Both are correct. Again and again, as I spoke with members of my Compliance Week 2012 advisory board and with potential speakers at our event, they all worried about ethics. How do you keep instruction about ethics fresh and engaging, when you often need to convey the same basic lessons year after year? How can you make an ethics officer or department appear approachable, rather than preachy or—in one executive's words—“as popular as the secret police?”

Second, a more telling insight comes from what compliance officers don't want to talk about, rather than what they do. Nobody wants to hear yet another lecture about continued aggressive enforcement of the Foreign Corrupt Practices Act, or about the corrosive effects of ceaselessly expanding CEO pay, or about any number of other high-profile issues that have been hovering over the compliance landscape for years. What they really want, I heard time and again, is practical instruction on how to run their compliance departments well.

I found that message—that compliance officers are more worried about the small, practical challenges of their job, more than the large, conceptual ones—fascinating. It tells me that those large, conceptual challenges are relatively well-understood; the FCPA was a big deal in 2008, it remains so today, and presumably will continue to be a big deal in the future. Frankly, it also tells me that compliance officers are awash in legal bulletins, auditor alerts, and solicitations from other conferences, and all of those messages simply say, “Here's what you should worry about.” Compliance officers know what they should worry about. Their struggle is about how to do their jobs.

Hence I heard plea after plea for help with how to conduct an internal investigation, or how to ensure a technology upgrade goes well, or how to build a useful toolkit of surveys, checklists and other documents that help you build an effective compliance department. One advisory board member called it “compliance in a can”—and as hokey as the name is, it fits. Compliance officers are overwhelmed, and need help making their lives simpler.

One other message I heard time and again: the need for more overseas expertise. Compliance officers don't just want a primer on internal investigations; they want guidance on how to interrogate an employee who works in Brazil with its system of civil, rather than common, law. They don't just want to know China is a risky place to do business; they want to know how to investigate fraud their, right down to details such as the trustworthiness of the fa piao, a government document that functions like a receipt. We won't even get into the complaints I heard about Africa and the Middle East.

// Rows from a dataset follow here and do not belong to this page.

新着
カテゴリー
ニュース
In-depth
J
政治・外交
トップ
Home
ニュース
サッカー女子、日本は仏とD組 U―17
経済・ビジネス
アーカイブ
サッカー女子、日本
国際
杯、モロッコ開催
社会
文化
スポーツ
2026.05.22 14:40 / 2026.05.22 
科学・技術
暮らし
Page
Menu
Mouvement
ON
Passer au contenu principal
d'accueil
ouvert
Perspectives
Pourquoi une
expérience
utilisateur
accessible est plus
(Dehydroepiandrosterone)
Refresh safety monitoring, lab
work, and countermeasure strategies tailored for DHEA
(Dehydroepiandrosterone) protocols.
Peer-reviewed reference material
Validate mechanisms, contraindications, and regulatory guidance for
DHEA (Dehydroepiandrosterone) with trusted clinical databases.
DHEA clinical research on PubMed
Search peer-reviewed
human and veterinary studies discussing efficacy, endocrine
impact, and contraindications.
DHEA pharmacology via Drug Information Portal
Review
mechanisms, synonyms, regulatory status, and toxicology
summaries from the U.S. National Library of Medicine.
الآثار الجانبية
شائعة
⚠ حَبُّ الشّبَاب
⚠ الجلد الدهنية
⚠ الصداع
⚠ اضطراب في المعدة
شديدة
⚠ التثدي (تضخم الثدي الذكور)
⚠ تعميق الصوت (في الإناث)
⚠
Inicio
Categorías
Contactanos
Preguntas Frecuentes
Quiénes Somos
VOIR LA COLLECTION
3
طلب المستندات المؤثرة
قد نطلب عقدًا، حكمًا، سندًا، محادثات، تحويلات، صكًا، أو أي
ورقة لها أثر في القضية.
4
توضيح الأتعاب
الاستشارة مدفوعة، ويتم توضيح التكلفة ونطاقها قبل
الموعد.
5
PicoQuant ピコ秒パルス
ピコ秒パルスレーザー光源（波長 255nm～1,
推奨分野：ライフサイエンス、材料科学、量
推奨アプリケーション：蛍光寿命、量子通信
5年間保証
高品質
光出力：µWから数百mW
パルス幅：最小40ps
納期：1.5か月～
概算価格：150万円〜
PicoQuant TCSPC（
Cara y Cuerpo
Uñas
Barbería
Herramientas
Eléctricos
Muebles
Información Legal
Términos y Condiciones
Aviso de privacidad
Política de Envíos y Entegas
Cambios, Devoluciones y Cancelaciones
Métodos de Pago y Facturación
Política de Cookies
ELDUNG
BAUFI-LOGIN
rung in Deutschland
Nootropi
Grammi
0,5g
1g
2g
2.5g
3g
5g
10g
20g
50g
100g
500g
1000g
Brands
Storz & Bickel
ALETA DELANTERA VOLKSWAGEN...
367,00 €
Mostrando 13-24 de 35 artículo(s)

The Compliance Week annual conference (coming up June 4-6 in 2012; you can sign up for early-bird registration today) will reflect all those worries and needs in all their detail. I'll also be giving more updates about our 2012 conference agenda in coming months. For now, however, take those dispatches above as proof that no, you're not alone. Everyone else in compliance feels just as overwhelmed as you do, and apparently with very good reason.